The Bank of Fun
From Unfocusgroup.org
Proposal: a national bank with big advantages: the virtual abolition of income tax and vat, and the massive simplification of the tax system
Contents |
Principles
- The replacement of transaction-taxes (income tax, vat) with wealth-tax.
- Transaction taxes are a tax on economic activity. How crazy is that?
- Wealth tax is a tax on hoarding.
- Banking is, ultimately, a utility and not an industry.
- You have to tax something. This system is less complex, and fairer, than the existing system. It is easy to collect and there is almost no bureaucracy. The rules are simple.
Mechanism
- Bank is state-owned, or at least proxy-state-owned, or a franchise
- Crucially, transfers between accounts are not taxed. I.e. if you pay someone by funbank money transfer, there is no tax on the transaction, and you pay no other tax e.g. vat.
- tax is drawn on the average balance of the account - a regular percentage based on the avg bal over a given period. This is the wealth tax.
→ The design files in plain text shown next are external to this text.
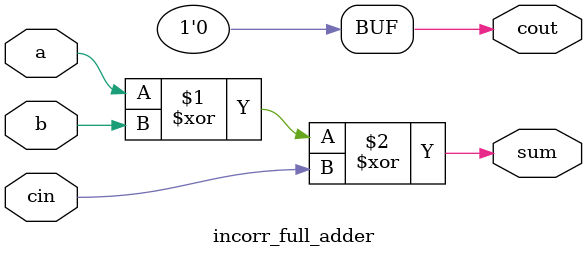
<source format=v>
module incorr_full_adder(a,b,cin,sum,cout);
input a,b,cin;
output sum,cout;
assign sum = a^b^cin;
assign cout = 1'b0; 
// initial begin
//     $display("The incorrect adder with or1 having out/0");
// end   
endmodule
</source>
- Withdrawals are taxed (so if you take out the money to invest elsewhere, then you pay tax)
- When you die, the state gets all the money.
- You do not have to bank with the bank of fun. It is state-owned, but not a monopoly. However, non-participating banks are not part of the scheme
outcomes
- If you spend money, you will not get taxed
- encourages trickle-down and economic activity. Discourages hoarding
- virtual abolition of income tax and other taxes on economic participation
- the poor are taxed less
- it is called the bank of fun because it encourages spending money, and hence hedonism
questions
- you cannot fool the system easily, e.g. if you convert money to assets, it is taxed. But what if you buy gold off someone else who is in the bank?
- how do you buy a house? How is the inheritance of a house taxed? Is it all ok as long as the money stays in the bank?